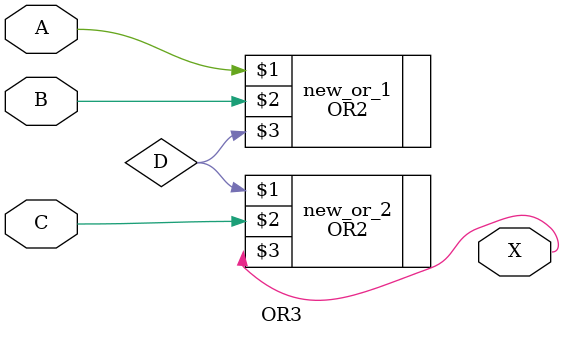
<source format=v>

module OR3 (
	input A,
	input B,
	input C,
	output X );

	wire D;
	OR2 new_or_1 (A, B, D);
	OR2 new_or_2 (D, C, X);

endmodule

</source>
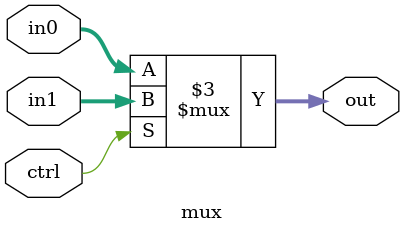
<source format=v>
module simple_calculator(
    Clk,
    WEN,
    RW,
    RX,
    RY,
    DataIn,
    Sel,
    Ctrl,
    busY,
    Carry
);

    input        Clk;
    input        WEN;
    input  [2:0] RW, RX, RY;
    input  [7:0] DataIn;
    input        Sel;
    input  [3:0] Ctrl;
    output [7:0] busY;
    output       Carry;
	
	wire [7:0] reg_xout;
	wire [7:0] alu_out;
	wire [7:0] mux_xout;
	
	register_file reg0 (.Clk(Clk),.WEN(WEN),.RW(RW),.busW(alu_out),.RX(RX),.RY(RY),.busX(reg_xout),.busY(busY));
	mux mux0 (.ctrl(Sel),.out(mux_xout),.in0(DataIn),.in1(reg_xout));	
	alu alu0 (.ctrl(Ctrl),.x(mux_xout),.y(busY),.carry(Carry),.out(alu_out));


endmodule

module alu(ctrl,x,y,carry,out);
    
    input  [3:0] ctrl;
    input  [7:0] x;
    input  [7:0] y;
    output       carry;
    output [7:0] out;
	
	reg carry; 
	reg [7:0] out;
	
	always @(ctrl or x or y) begin
		case(ctrl)
		4'b0000: {carry, out [7:0]} = (x[7:0] + y[7:0]);
		4'b0001: {carry, out [7:0]} = (x[7:0] - y[7:0]);
		4'b0010: out = (x&y);
		4'b0011: out = (x|y);
		4'b0100: out = (~x) ;
		4'b0101: out = (x^y);
		4'b0110: out = (~(x|y));
		4'b0111: out = (y << x[2:0]);
		4'b1000: out = (y >> x[2:0]);
		4'b1001: out = ({x[7],x[7:1]});
		4'b1010: out = ({x[6:0],x[7]});
		4'b1011: out = ({x[0],x[7:1]});
		4'b1100: out = ((x==y)?1:0);
		default: out = 0;
		
		endcase 
		
	end
    

endmodule


module register_file(Clk,WEN,RW,busW,RX,RY,busX,busY);

    input        Clk, WEN;
    input  [2:0] RW, RX, RY;
    input  [7:0] busW;
    output [7:0] busX, busY;
	
	reg [7:0] r [7:0];//register
	
	initial begin
		r[0] <= 8'd0;
		r[1] <= 8'd0;
		r[2] <= 8'd0;
		r[3] <= 8'd0;
		r[4] <= 8'd0;
		r[5] <= 8'd0;
		r[6] <= 8'd0;
		r[7] <= 8'd0;	
	end
	    
    // write your design here
	always @(posedge Clk) begin
		if(WEN)begin
			case(RW)
			3'b000 : r[0] <= 0;
			3'b001 : r[1] <= busW;
			3'b010 : r[2] <= busW;
			3'b011 : r[3] <= busW;
			3'b100 : r[4] <= busW;
			3'b101 : r[5] <= busW;
			3'b110 : r[6] <= busW;
			3'b111 : r[7] <= busW;
			endcase
		
		end
		
	end
	
	reg [7:0] busX;
	reg [7:0] busY;

	always @(RX,r[0],r[1],r[2],r[3],r[4],r[5],r[6],r[7])  begin
		case (RX)
		3'b000 : busX = r[0];
		3'b001 : busX = r[1];
		3'b010 : busX = r[2];
		3'b011 : busX = r[3];
		3'b100 : busX = r[4];
		3'b101 : busX = r[5];
		3'b110 : busX = r[6];
		3'b111 : busX = r[7];
		default: busX = 0;
		endcase
	end
	
	always @(RY,r[0],r[1],r[2],r[3],r[4],r[5],r[6],r[7])begin
		case (RY) 
		3'b000 : busY = r[0];
		3'b001 : busY = r[1];
		3'b010 : busY = r[2];
		3'b011 : busY = r[3];
		3'b100 : busY = r[4];
		3'b101 : busY = r[5];
		3'b110 : busY = r[6];
		3'b111 : busY = r[7];
		default: busY = 0;
		endcase	
	
	end
    
endmodule



module mux (ctrl,out,in0,in1);

	input ctrl;
	input [7:0] in0, in1;
	output [7:0] out;
	
	
	reg [7:0] out;
	always @(*) begin
		if(ctrl)
		out = in1;
		else
		out = in0;	
	end

endmodule




</source>
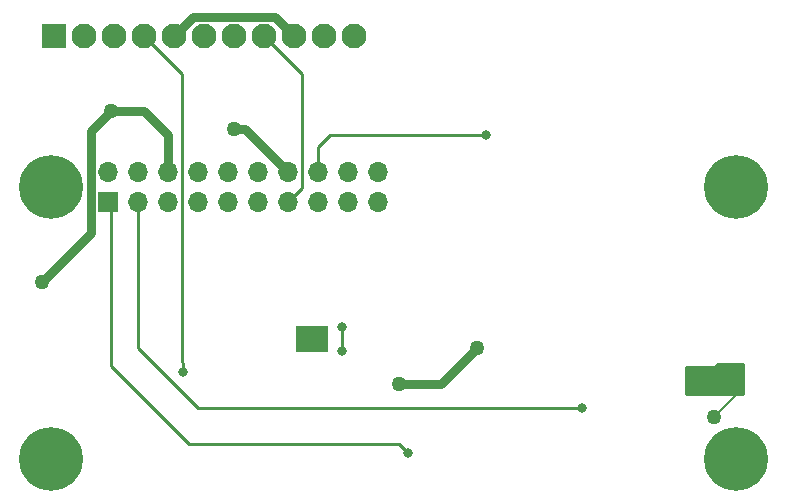
<source format=gbr>
G04 #@! TF.GenerationSoftware,KiCad,Pcbnew,5.1.10*
G04 #@! TF.CreationDate,2021-09-11T21:58:46-07:00*
G04 #@! TF.ProjectId,sticky_pi_hat,73746963-6b79-45f7-9069-5f6861742e6b,rev?*
G04 #@! TF.SameCoordinates,Original*
G04 #@! TF.FileFunction,Copper,L2,Bot*
G04 #@! TF.FilePolarity,Positive*
%FSLAX46Y46*%
G04 Gerber Fmt 4.6, Leading zero omitted, Abs format (unit mm)*
G04 Created by KiCad (PCBNEW 5.1.10) date 2021-09-11 21:58:46*
%MOMM*%
%LPD*%
G01*
G04 APERTURE LIST*
G04 #@! TA.AperFunction,SMDPad,CuDef*
%ADD10R,2.800000X2.300000*%
G04 #@! TD*
G04 #@! TA.AperFunction,ComponentPad*
%ADD11C,0.600000*%
G04 #@! TD*
G04 #@! TA.AperFunction,ComponentPad*
%ADD12C,5.400000*%
G04 #@! TD*
G04 #@! TA.AperFunction,ComponentPad*
%ADD13O,1.700000X1.700000*%
G04 #@! TD*
G04 #@! TA.AperFunction,ComponentPad*
%ADD14R,1.700000X1.700000*%
G04 #@! TD*
G04 #@! TA.AperFunction,ComponentPad*
%ADD15C,2.100000*%
G04 #@! TD*
G04 #@! TA.AperFunction,ComponentPad*
%ADD16R,2.100000X2.100000*%
G04 #@! TD*
G04 #@! TA.AperFunction,ViaPad*
%ADD17C,0.800000*%
G04 #@! TD*
G04 #@! TA.AperFunction,ViaPad*
%ADD18C,1.270000*%
G04 #@! TD*
G04 #@! TA.AperFunction,Conductor*
%ADD19C,0.254000*%
G04 #@! TD*
G04 #@! TA.AperFunction,Conductor*
%ADD20C,0.762000*%
G04 #@! TD*
G04 #@! TA.AperFunction,Conductor*
%ADD21C,0.200000*%
G04 #@! TD*
G04 #@! TA.AperFunction,Conductor*
%ADD22C,0.100000*%
G04 #@! TD*
G04 APERTURE END LIST*
D10*
X136144000Y-115824000D03*
D11*
X135394000Y-115324000D03*
X136894000Y-115324000D03*
X136894000Y-116324000D03*
X136144000Y-115824000D03*
X135394000Y-116324000D03*
D12*
X172000000Y-103000000D03*
X114000000Y-103000000D03*
X172000000Y-126000000D03*
X114000000Y-126000000D03*
D13*
X141730000Y-101710000D03*
X141730000Y-104250000D03*
X139190000Y-101710000D03*
X139190000Y-104250000D03*
X136650000Y-101710000D03*
X136650000Y-104250000D03*
X134110000Y-101710000D03*
X134110000Y-104250000D03*
X131570000Y-101710000D03*
X131570000Y-104250000D03*
X129030000Y-101710000D03*
X129030000Y-104250000D03*
X126490000Y-101710000D03*
X126490000Y-104250000D03*
X123950000Y-101710000D03*
X123950000Y-104250000D03*
X121410000Y-101710000D03*
X121410000Y-104250000D03*
X118870000Y-101710000D03*
D14*
X118870000Y-104250000D03*
D15*
X139700000Y-90170000D03*
X137160000Y-90170000D03*
X134620000Y-90170000D03*
X132080000Y-90170000D03*
X129540000Y-90170000D03*
X127000000Y-90170000D03*
X124460000Y-90170000D03*
X121920000Y-90170000D03*
X119380000Y-90170000D03*
X116840000Y-90170000D03*
D16*
X114300000Y-90170000D03*
D17*
X125222000Y-118618000D03*
X150876000Y-98552000D03*
X159004000Y-121666000D03*
X144272000Y-125476000D03*
D18*
X170180000Y-122428000D03*
X113284000Y-110998000D03*
X119126000Y-96520000D03*
X143510000Y-119634000D03*
X150114000Y-116586000D03*
X129540000Y-98044000D03*
D17*
X138684000Y-116840000D03*
X138684000Y-114808000D03*
D19*
X135287001Y-93377001D02*
X132080000Y-90170000D01*
X135287001Y-103072999D02*
X135287001Y-93377001D01*
X134110000Y-104250000D02*
X135287001Y-103072999D01*
X125127001Y-116999001D02*
X125222000Y-118618000D01*
X125127001Y-93377001D02*
X125127001Y-116999001D01*
X121920000Y-90170000D02*
X125127001Y-93377001D01*
X137668000Y-98552000D02*
X150876000Y-98552000D01*
X136650000Y-99570000D02*
X137668000Y-98552000D01*
X136650000Y-101710000D02*
X136650000Y-99570000D01*
X126492000Y-121666000D02*
X159004000Y-121666000D01*
X121410000Y-116584000D02*
X126492000Y-121666000D01*
X121410000Y-104250000D02*
X121410000Y-116584000D01*
X119102009Y-118086009D02*
X125730000Y-124714000D01*
X119102009Y-104482009D02*
X119102009Y-118086009D01*
X118870000Y-104250000D02*
X119102009Y-104482009D01*
X143510000Y-124714000D02*
X144272000Y-125476000D01*
X125730000Y-124714000D02*
X143510000Y-124714000D01*
D20*
X117438999Y-98207001D02*
X119126000Y-96520000D01*
X117438999Y-106843001D02*
X117438999Y-98207001D01*
X113284000Y-110998000D02*
X117438999Y-106843001D01*
X119126000Y-96520000D02*
X121920000Y-96520000D01*
X121920000Y-96520000D02*
X123950000Y-98550000D01*
X123950000Y-98550000D02*
X123950000Y-101710000D01*
X147066000Y-119634000D02*
X150114000Y-116586000D01*
X143510000Y-119634000D02*
X147066000Y-119634000D01*
X130444000Y-98044000D02*
X129540000Y-98044000D01*
X134110000Y-101710000D02*
X130444000Y-98044000D01*
D21*
X170180000Y-122428000D02*
X172212000Y-120396000D01*
X172212000Y-120396000D02*
X172212000Y-119888000D01*
D20*
X132988999Y-88538999D02*
X126091001Y-88538999D01*
X126091001Y-88538999D02*
X124460000Y-90170000D01*
X134620000Y-90170000D02*
X132988999Y-88538999D01*
D19*
X138684000Y-116840000D02*
X138684000Y-114808000D01*
X172593000Y-120523000D02*
X167767000Y-120523000D01*
X167767000Y-118237000D01*
X170180000Y-118237000D01*
X170204776Y-118234560D01*
X170228601Y-118227333D01*
X170250557Y-118215597D01*
X170269803Y-118199803D01*
X170486606Y-117983000D01*
X172593000Y-117983000D01*
X172593000Y-120523000D01*
G04 #@! TA.AperFunction,Conductor*
D22*
G36*
X172593000Y-120523000D02*
G01*
X167767000Y-120523000D01*
X167767000Y-118237000D01*
X170180000Y-118237000D01*
X170204776Y-118234560D01*
X170228601Y-118227333D01*
X170250557Y-118215597D01*
X170269803Y-118199803D01*
X170486606Y-117983000D01*
X172593000Y-117983000D01*
X172593000Y-120523000D01*
G37*
G04 #@! TD.AperFunction*
M02*

</source>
◇ ◇ ◇ ◇ ◇ ◇ ◇
*To do:*
All lines from the start of the entries above through the line containing "wire [7:0] mux_xout;" are to be given again exactly; the pictures are not.

*Your solution:*
<source format=v>

module OR3 (
	input A,
	input B,
	input C,
	output X );

	wire D;
	OR2 new_or_1 (A, B, D);
	OR2 new_or_2 (D, C, X);

endmodule

</source>
<source format=v>
module simple_calculator(
    Clk,
    WEN,
    RW,
    RX,
    RY,
    DataIn,
    Sel,
    Ctrl,
    busY,
    Carry
);

    input        Clk;
    input        WEN;
    input  [2:0] RW, RX, RY;
    input  [7:0] DataIn;
    input        Sel;
    input  [3:0] Ctrl;
    output [7:0] busY;
    output       Carry;
	
	wire [7:0] reg_xout;
	wire [7:0] alu_out;
	wire [7:0] mux_xout;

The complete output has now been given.